- Check your understanding -
- A) Translate this sentence from the France blog below into Spanish: "Rouen is a city on the River Seine in the north of France."
- B) Answer these questions from the France blog below:
(i) In what place was Joan of Arc born?
(ii) In what year did Rouen surrender to Henry V of England?
(iii) On what date did the blog's author visit Rouen?

- Excerpt -
——
I was Born for This – A Blog about France
At least, it’s a blog about the tiny bit of France that we visited on a short cruise. We went to Rouen then to Le Havre and from Le Havre I took a short coach trip to visit Deauville and Honfleur.
Joan of Arc
I will start with a brief introduction to one of the most famous heroines of France. You will find out why a bit later.
Joan of Arc did not come from a place called Arc. She was born in Domrémy in the northeast of France. In French she is always known as Jeanne d’Arc. She was Jeanne, spelt in medieval times as Jehanne, and her father’s surname was D’Arc. In the English language her first name has been always been Joan since the fifteenth century because that was the only English equivalent for the feminine form of John during her lifetime.
The surname of Arc is a translation of d’Arc, which itself is a nineteenth-century French approximation of her father’s name. Apostrophes were never used in Fifteenth Century French surnames, which sometimes leads to confusion between place names and other names that begin with the letter D. Based on Latin records, which do reflect a difference, her father’s name was more likely to have been Darc. Spelling was also phonetic and original records produce his surname in at least nine different forms, such as Dars, Day, Darx, Dare, Tarc, Tart or Dart. [Perhaps she was related to another hero – from Pride and Prejudice!] She also has the common nickname la Pucelle d’Orléans (“the Maid of Orléans”).
I won’t say much about her life. As a young peasant girl, she had visions of the Archangel Michael, Saint Margaret and Saint Catherine speaking to her. She left home; supported King Charles VII against the English in the Hundred Years War; was apparently important in the ending of the siege of Orléans (hence the nickname) but was captured by the English. After a trial she was burned at the stake in 1431 at the age of about nineteen. It was not until the Twentieth Century that the Roman Catholic Church finally made her a saint.
While Our Lady of the Assumption, the Virgin Mary is the patron saint of France, Joan of Arc is one of the nine secondary patron saints of France, along with Saint Denis, Saint Martin of Tours, Saint Louis, Saint Michael, Saint Rémi, Saint Petronilla, Saint Radegund and Saint Thérèse of Lisieux.
Rouen is a city on the River Seine in the north of France. It is the capital of Normandy, formerly one of the largest and most prosperous cities of medieval Europe. It was founded by the Gaulish tribe of Veliocasses, who named the settlement Ratumacos. The Romans called it Rotomagus, the second city of Gallia Lugdunensis, after Lugdunum (Lyon). In the Fifth Century it became the seat of a bishopric and later a capital of Merovingian Neustria.
During the Hundred Years’ War, in 1419, Rouen with a population of 70,000 surrendered to Henry V of England, who annexed Normandy once again to the Plantagenet domains. It became the capital city of English power in occupied France. When the Duke of Bedford, John of Lancaster bought Joan of Arc her liberty from the Duke of Burgundy who had been keeping her in jail since May 1430, she was sent to be tried in the city during Christmas 1430. After a long trial by a church court, she was sentenced to be burned at the stake. The sentence was carried out on 30 May 1431 in the city. Note this date as we visited on 30 May 2017.
——
- The data -

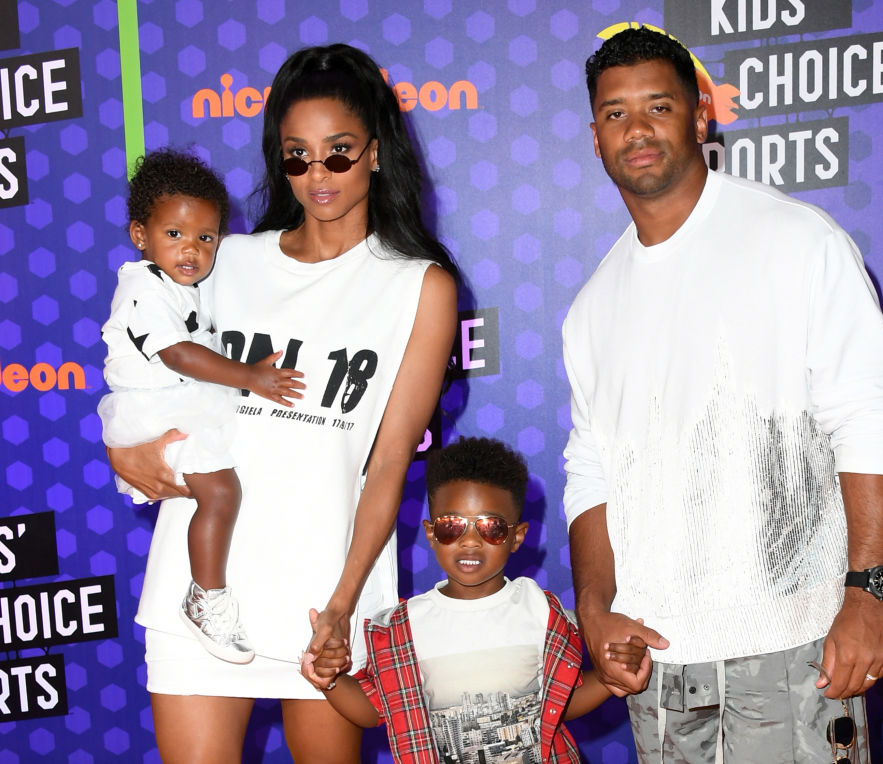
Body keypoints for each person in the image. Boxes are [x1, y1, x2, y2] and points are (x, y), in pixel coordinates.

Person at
——
- List of answers -
- A) Ruan es una ciudad a orillas del río Sena, en el norte de Francia.

- B)
(i) Domrémy, in the northeast of France
(ii) 1419
(iii) 30 May 2017